Ad uccidere la donna sono stati due dei cinque colpi esplosi da una pistola a tamburo. L'ipotesi più verosimile è che Tatiana Tulissi sia arrivata in casa verso le 18, abbia acceso il camino e, volendo alimentare ulteriormente il fuoco, sia uscita dalla grande villa per prenderne altra. Davanti alla legnaia si sarebbe trovata faccia a faccia con il killer. Fra i due nasce una colluttazione, lei scappa e viene ferita a morte alla schiena dai colpi di pistola. Entrare nella villa è facile: cancello a parte la proprietà dei Calligaris è circondata da una siepe che facilmente si può scavalcare e all'esterno non ci sono dispositivi di videosorveglianza. L'assassino conosceva bene gli orari della vittima e la casa. In carabinieri del Ris hanno battuto palmo a palmo il parco e hanno trovato dei mozziconi di sigaretta, ma lo stesso Paolo Calligaris è un accanito fumatore, così come alcuni amici che erano soliti frequentare la coppia.

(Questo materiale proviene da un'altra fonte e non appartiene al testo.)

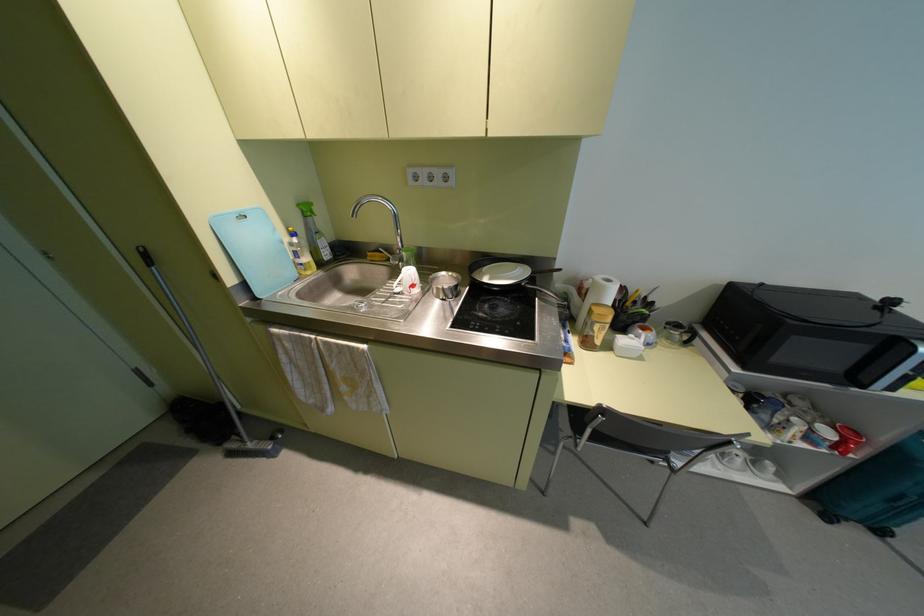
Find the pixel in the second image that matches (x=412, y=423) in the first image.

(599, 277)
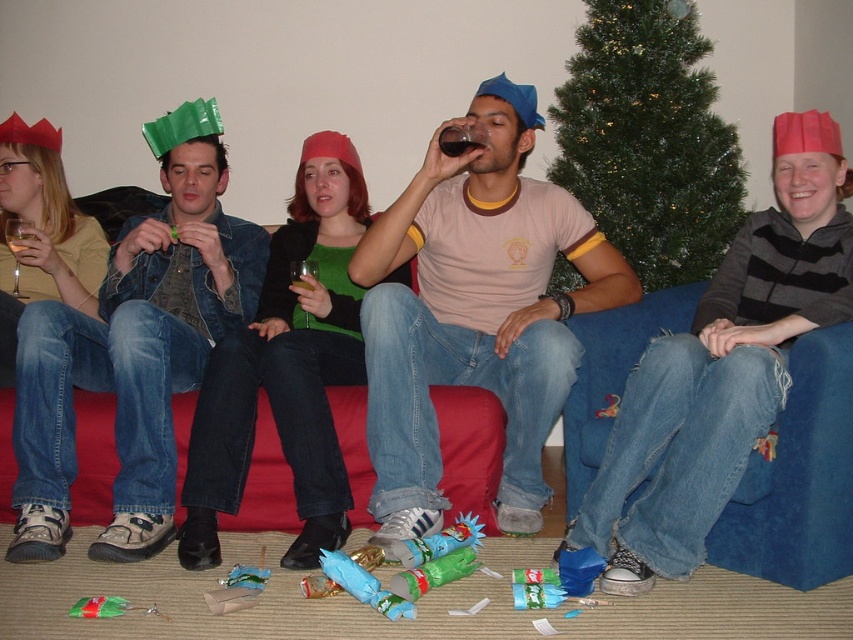
Question: Which point is farther to the camera?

All'ora del delitto Paolo Calligaris aveva un appuntamento in villa con il figlio che vive con la madre da cui Paolo si era separato anni fa per rifarsi una vita con Tatiana. Padre e figlio avrebbero dovuto riparare la marmitta di una moto «Quad».
Ieri, oltre ad altre sei persone, è stato ascoltato dai carabinieri anche il convivente della ex moglie di Calligaris.